SSD Life Expextancy

atifpolitici

Honorable
May 24, 2018
140
3
10,585
Hello,

I record a lot of videos on my PC, though the Xbox app on Windows 10.

My question is that, my SSD total host writes are approaching 1500GB with 94 percent total health.

It’s been less than a year since, I have had possoession of this drive why has the health gone done very quick?
 
Which SSD model do you have?
It depends of the quality of the SSD, since the flash memory life expectancy varies by device.
I had SSDs died on me after 800TB, without warning.
I do have a Corsair that passed 1050TB and it keeps warning me and I just waiting for it to die.
 


"1500GB".
I think we have a miscommunication here.
1500GB is only 1.5TB. Trivial....


Please post a screencap of what is telling you this.
 


I've had hard drives die at the 5 week point. other, still running after 20 years.

The only SSD I've had issues with is a 6 year old Kingston 120GB.
Read speeds are still fine, write speed had reduced to ~1/3 of original. All the other SSD's in the house are still fine, some of them with similar power on hours and TBW as that Kingston.
 


Per the specs from Toshiba, that specific drive has a total write endurance of 60TB. Or, 55GB per day.

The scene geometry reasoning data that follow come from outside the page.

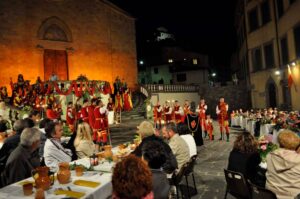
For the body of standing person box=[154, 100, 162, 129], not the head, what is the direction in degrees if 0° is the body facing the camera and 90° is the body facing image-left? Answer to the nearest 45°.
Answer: approximately 0°

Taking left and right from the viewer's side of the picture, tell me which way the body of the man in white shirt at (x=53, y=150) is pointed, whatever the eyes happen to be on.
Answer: facing to the right of the viewer

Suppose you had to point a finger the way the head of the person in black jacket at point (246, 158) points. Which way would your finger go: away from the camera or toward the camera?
away from the camera

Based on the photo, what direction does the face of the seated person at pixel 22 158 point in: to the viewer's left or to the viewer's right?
to the viewer's right

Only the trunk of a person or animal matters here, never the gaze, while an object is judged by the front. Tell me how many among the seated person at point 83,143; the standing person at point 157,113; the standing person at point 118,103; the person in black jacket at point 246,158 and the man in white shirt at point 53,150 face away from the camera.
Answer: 2

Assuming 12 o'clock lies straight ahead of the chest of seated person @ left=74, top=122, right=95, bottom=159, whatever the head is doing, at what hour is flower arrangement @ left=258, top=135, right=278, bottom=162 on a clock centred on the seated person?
The flower arrangement is roughly at 4 o'clock from the seated person.

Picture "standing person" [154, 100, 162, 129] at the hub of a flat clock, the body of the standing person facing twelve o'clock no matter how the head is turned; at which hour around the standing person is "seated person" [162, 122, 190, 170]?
The seated person is roughly at 12 o'clock from the standing person.
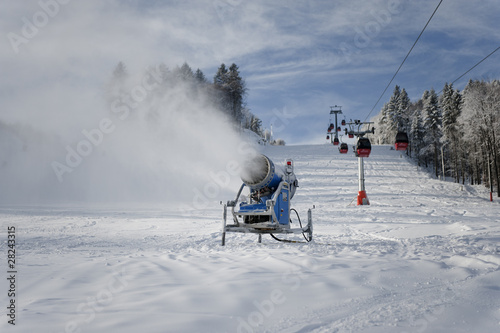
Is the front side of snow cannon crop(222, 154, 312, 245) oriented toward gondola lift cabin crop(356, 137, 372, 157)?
no

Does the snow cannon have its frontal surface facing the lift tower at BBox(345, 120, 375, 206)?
no
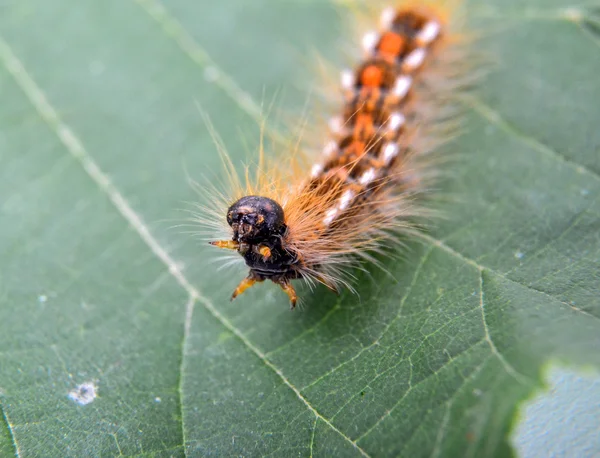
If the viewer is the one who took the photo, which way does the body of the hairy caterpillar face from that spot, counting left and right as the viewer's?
facing the viewer and to the left of the viewer
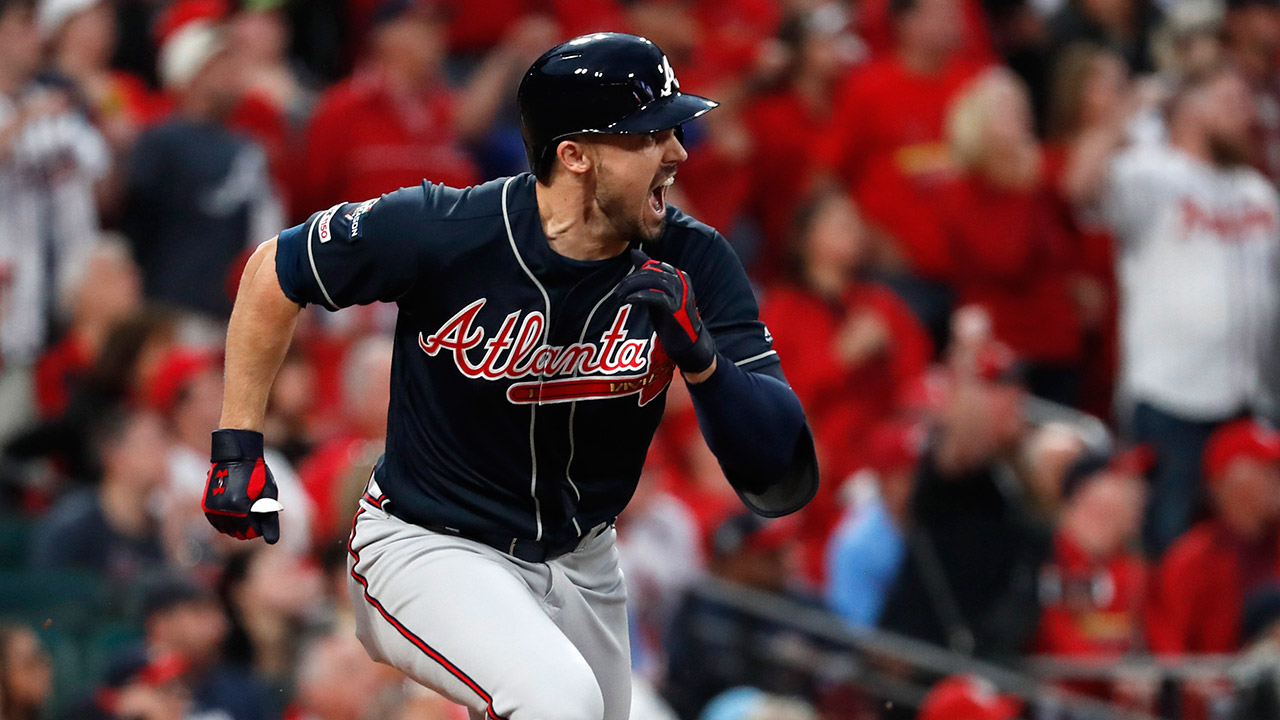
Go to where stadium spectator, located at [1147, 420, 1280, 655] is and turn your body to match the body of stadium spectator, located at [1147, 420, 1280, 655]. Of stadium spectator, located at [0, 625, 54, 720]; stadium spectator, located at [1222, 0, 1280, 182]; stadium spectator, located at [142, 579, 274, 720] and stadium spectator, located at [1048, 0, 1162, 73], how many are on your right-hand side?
2

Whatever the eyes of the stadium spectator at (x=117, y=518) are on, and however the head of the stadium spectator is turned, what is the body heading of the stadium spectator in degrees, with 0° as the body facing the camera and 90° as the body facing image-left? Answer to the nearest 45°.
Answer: approximately 315°

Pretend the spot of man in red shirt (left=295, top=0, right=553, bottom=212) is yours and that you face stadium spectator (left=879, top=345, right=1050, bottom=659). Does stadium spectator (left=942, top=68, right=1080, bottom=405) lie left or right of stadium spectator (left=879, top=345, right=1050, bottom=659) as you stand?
left

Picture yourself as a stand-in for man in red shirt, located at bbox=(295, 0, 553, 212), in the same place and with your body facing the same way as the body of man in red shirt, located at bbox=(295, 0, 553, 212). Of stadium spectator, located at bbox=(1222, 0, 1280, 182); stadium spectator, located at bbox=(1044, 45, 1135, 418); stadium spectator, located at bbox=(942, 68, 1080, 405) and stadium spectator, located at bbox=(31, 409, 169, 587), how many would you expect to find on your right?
1

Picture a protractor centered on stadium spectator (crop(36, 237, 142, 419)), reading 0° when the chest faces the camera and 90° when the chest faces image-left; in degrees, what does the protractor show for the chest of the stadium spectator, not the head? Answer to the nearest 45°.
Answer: approximately 315°

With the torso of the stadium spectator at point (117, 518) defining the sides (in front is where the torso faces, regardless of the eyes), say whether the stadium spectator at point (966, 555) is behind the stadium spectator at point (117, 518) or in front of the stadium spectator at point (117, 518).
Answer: in front

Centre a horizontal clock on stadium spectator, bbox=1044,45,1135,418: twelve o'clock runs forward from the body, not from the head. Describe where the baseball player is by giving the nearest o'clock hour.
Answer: The baseball player is roughly at 2 o'clock from the stadium spectator.

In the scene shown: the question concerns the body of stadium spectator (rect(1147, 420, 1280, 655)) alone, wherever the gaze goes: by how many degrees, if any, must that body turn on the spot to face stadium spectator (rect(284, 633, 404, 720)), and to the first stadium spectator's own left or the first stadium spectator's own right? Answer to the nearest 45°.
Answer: approximately 90° to the first stadium spectator's own right

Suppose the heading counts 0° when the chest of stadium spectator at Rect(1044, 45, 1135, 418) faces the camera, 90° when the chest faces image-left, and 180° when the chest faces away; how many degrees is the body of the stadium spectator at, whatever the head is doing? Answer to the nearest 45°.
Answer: approximately 315°

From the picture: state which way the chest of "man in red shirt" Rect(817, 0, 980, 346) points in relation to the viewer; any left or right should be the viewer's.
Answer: facing the viewer and to the right of the viewer
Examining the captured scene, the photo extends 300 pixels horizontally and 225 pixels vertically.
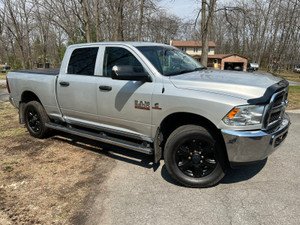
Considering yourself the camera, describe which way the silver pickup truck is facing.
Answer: facing the viewer and to the right of the viewer
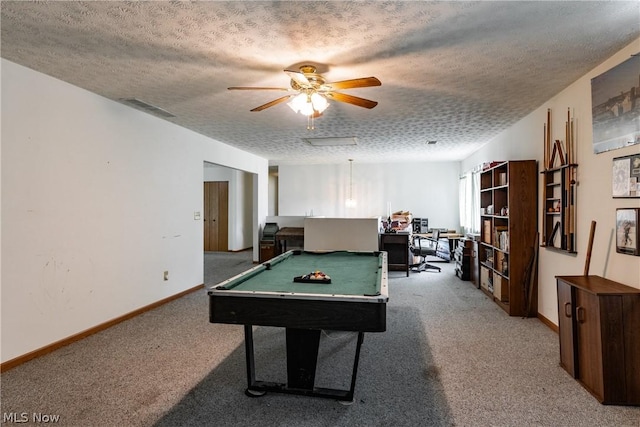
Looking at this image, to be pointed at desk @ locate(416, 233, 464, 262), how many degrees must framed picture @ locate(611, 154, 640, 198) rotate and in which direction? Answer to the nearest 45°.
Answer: approximately 90° to its right

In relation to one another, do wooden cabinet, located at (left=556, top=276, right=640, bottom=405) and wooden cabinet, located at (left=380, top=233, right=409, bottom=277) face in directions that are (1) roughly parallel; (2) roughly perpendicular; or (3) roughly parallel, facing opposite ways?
roughly perpendicular

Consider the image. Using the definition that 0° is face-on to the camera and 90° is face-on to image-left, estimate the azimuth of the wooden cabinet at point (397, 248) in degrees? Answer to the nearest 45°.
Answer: approximately 0°

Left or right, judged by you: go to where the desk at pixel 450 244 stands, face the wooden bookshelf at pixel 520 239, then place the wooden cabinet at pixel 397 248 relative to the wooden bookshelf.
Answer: right

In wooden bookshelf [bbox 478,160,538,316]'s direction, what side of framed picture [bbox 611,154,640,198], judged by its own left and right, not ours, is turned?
right

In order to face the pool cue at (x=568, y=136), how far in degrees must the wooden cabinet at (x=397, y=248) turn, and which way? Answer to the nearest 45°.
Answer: approximately 45° to its left

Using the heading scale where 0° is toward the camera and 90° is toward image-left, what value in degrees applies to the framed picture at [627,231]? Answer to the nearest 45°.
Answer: approximately 45°

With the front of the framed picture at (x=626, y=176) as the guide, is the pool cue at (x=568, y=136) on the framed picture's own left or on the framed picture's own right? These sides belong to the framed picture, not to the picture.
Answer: on the framed picture's own right

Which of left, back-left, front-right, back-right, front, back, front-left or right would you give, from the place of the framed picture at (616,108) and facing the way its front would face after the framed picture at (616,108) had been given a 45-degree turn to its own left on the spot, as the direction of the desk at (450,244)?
back-right
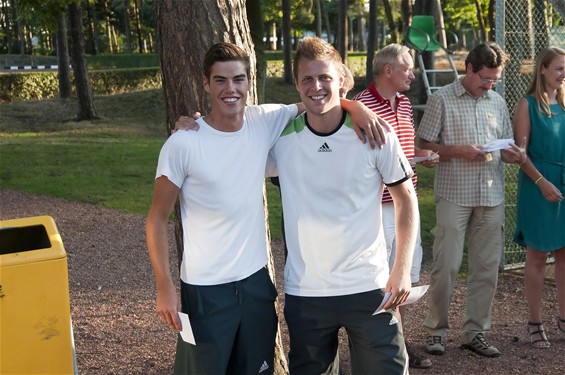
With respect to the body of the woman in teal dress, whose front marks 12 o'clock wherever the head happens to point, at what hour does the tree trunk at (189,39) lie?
The tree trunk is roughly at 3 o'clock from the woman in teal dress.

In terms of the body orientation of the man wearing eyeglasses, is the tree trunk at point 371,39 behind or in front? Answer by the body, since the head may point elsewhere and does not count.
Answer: behind

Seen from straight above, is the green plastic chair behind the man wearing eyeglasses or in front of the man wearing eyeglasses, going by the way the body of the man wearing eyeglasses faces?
behind

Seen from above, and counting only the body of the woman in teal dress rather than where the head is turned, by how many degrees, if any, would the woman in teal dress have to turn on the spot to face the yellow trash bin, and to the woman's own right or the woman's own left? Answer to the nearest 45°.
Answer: approximately 90° to the woman's own right

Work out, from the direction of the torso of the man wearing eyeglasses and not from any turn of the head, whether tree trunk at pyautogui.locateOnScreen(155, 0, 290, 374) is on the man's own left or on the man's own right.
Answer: on the man's own right

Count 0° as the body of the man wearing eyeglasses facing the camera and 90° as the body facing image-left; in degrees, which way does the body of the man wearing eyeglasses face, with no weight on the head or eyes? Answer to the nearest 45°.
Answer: approximately 315°

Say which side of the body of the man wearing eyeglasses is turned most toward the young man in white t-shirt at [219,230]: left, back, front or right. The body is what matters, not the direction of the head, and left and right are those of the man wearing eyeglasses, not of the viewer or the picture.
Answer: right

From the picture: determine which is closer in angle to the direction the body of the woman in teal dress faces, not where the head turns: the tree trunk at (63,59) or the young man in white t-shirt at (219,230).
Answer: the young man in white t-shirt

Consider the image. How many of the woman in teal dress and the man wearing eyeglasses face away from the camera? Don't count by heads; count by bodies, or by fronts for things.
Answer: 0
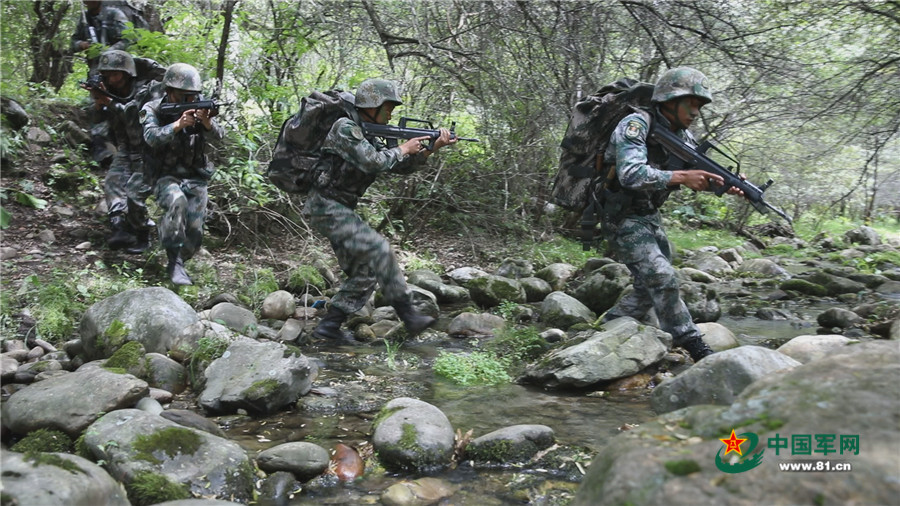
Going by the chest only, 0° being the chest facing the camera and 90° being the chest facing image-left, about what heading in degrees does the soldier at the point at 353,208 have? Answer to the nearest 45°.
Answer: approximately 270°

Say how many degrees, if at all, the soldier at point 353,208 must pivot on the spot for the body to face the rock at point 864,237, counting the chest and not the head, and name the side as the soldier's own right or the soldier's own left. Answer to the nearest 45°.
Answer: approximately 45° to the soldier's own left

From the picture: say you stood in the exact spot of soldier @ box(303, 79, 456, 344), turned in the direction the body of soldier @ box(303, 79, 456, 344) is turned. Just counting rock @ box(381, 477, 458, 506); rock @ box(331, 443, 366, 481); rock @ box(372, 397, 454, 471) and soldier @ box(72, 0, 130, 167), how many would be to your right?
3

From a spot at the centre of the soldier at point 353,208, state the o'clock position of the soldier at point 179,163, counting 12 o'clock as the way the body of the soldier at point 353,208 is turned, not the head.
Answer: the soldier at point 179,163 is roughly at 7 o'clock from the soldier at point 353,208.

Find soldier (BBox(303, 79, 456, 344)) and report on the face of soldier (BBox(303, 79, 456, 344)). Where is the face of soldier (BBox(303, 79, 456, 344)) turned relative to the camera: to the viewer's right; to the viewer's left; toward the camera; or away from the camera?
to the viewer's right

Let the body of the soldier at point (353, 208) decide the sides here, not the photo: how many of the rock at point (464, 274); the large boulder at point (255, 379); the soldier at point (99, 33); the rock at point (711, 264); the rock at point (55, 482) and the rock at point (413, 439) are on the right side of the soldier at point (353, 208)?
3

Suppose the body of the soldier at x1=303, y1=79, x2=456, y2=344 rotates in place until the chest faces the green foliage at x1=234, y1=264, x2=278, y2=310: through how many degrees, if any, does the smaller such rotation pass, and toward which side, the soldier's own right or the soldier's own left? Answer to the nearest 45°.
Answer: approximately 135° to the soldier's own left

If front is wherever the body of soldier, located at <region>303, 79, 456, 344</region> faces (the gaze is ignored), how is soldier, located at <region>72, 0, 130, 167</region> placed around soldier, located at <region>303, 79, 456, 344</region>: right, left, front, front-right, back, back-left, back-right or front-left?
back-left

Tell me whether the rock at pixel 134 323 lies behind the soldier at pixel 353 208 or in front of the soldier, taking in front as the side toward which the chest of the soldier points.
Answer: behind

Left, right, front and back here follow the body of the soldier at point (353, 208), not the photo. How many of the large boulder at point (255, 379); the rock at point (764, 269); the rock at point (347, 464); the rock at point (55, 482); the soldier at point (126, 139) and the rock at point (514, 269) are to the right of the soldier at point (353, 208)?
3
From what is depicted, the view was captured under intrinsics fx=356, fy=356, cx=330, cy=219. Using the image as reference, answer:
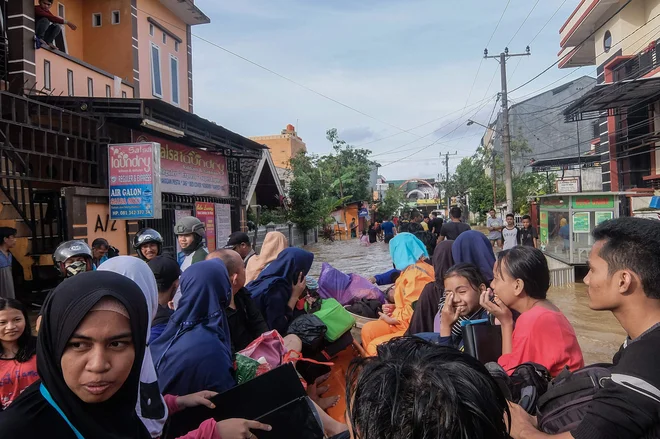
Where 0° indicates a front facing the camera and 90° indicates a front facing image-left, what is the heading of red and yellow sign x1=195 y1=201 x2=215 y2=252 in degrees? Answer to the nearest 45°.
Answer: approximately 0°

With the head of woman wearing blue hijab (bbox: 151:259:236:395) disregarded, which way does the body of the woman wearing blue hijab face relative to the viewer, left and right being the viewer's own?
facing away from the viewer and to the right of the viewer

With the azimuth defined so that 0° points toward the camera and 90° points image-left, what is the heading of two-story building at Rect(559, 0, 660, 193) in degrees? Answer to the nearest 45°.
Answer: approximately 45°

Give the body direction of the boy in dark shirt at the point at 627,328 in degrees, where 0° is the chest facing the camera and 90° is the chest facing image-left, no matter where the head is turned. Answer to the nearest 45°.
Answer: approximately 90°
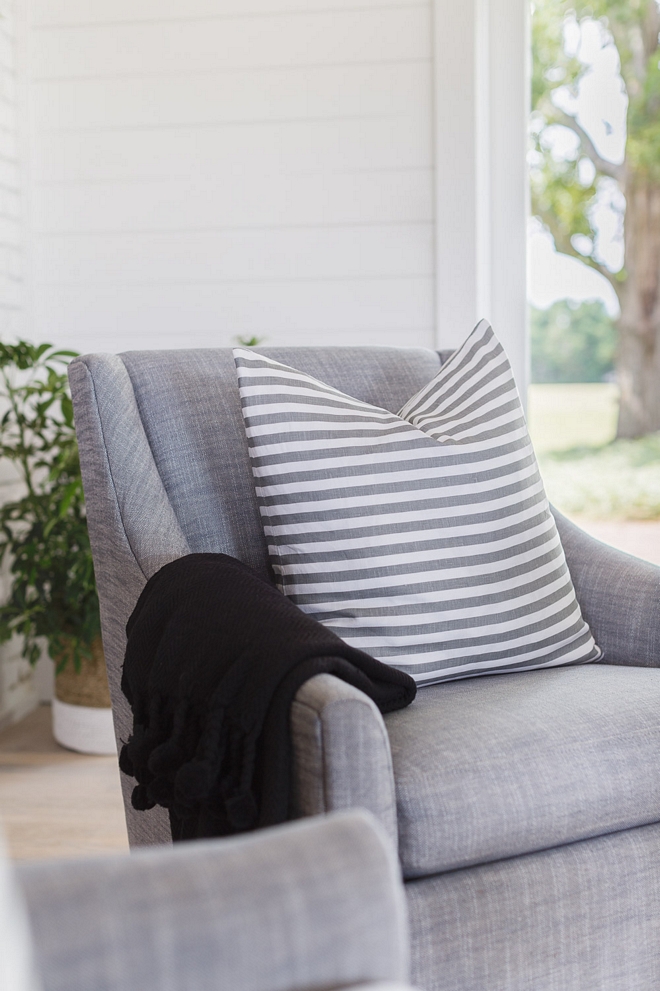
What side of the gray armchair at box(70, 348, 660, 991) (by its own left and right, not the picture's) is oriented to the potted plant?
back

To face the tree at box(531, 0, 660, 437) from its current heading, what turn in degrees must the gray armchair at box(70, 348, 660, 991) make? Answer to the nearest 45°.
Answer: approximately 135° to its left

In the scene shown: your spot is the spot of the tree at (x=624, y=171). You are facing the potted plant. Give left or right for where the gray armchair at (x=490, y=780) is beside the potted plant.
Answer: left

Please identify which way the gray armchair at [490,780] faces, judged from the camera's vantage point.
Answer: facing the viewer and to the right of the viewer

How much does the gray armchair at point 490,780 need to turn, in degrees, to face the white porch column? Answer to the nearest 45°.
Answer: approximately 135° to its left
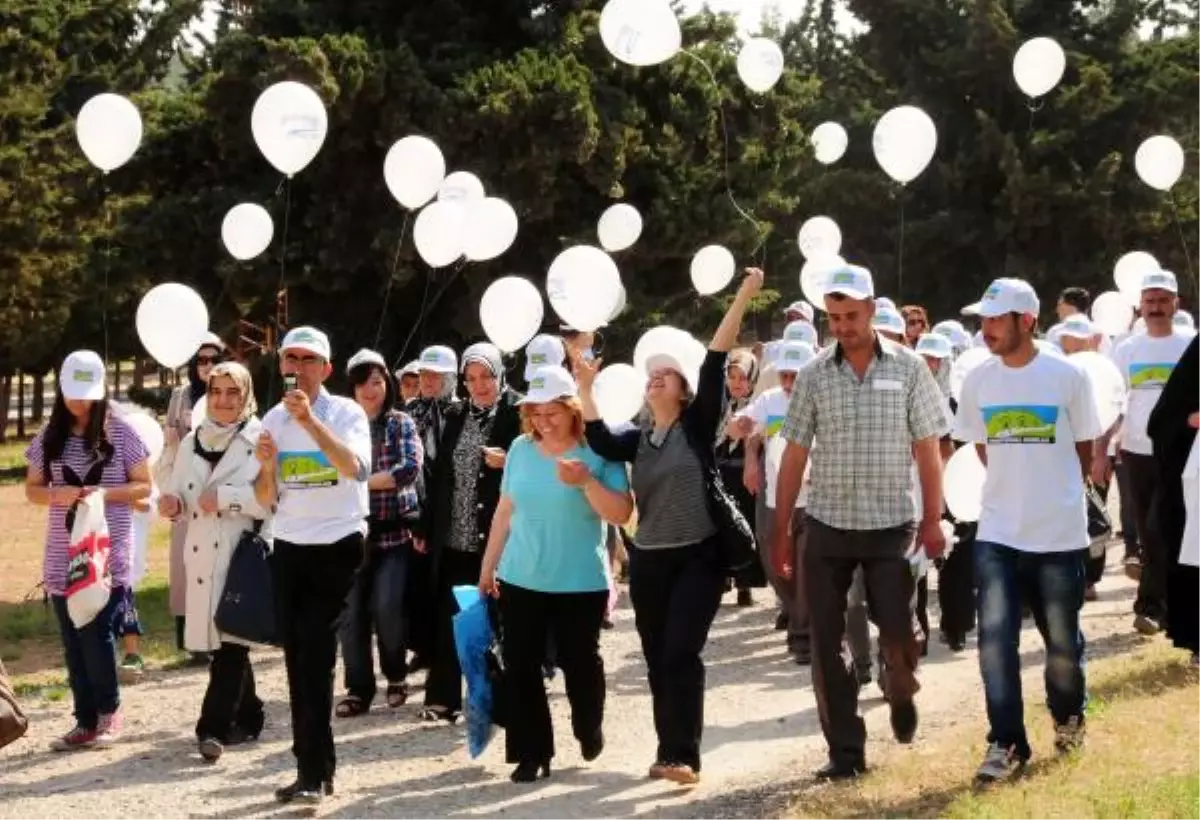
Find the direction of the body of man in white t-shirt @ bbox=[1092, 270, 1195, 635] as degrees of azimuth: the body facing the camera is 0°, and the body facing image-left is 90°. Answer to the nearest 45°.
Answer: approximately 0°

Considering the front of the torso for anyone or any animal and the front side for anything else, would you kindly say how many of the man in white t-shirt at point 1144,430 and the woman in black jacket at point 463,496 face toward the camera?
2

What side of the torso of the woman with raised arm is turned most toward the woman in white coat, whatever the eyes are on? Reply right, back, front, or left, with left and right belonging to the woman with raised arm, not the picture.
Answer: right

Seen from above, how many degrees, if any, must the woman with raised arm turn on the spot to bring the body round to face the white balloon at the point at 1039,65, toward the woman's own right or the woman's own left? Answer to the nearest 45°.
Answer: approximately 180°

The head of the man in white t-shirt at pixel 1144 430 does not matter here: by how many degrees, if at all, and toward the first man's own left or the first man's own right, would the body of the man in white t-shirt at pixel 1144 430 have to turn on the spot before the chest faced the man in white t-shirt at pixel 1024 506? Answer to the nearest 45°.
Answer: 0° — they already face them

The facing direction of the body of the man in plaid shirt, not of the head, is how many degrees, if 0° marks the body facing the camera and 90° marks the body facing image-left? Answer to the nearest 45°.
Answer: approximately 0°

https://ssd.toshiba-memory.com/download/product-brief/OCZ_TR200_Product_Brief.pdf

That said, I've had three OEM Toshiba NVMe drives fail on me in a Dell Precision. I replaced it with a Samsung retail. So, Toshiba SSD are officially on my "do not buy" list of drives to choose from. YMMV
 
It's actual performance Sir, is pretty good so far. But I became worried, that my drive reached 94 percent health in less than a year. It's my main file for the OS and its lightening fast as far as the performance goes.
 


The 6x SSD's in my system, which has been SSD only for 3+ years...only reaches to ~50TBW total. All of them combined.

Don't stress.
 
Thanks, I always prefer and trust Samsung because it's an well established brand and has been around for an immensly long period of time. I will keep up with my weekly backup routine, so would it be wise then to keep monitoring the SSD in the meanwhile?

Thank You!
 
Spot the weak sister:
ZEmy8eJ.png
 


With any drive, SSD or HDD, you should be prepared for it to die at any moment.
It may last another 5 years, it may die tomorrow.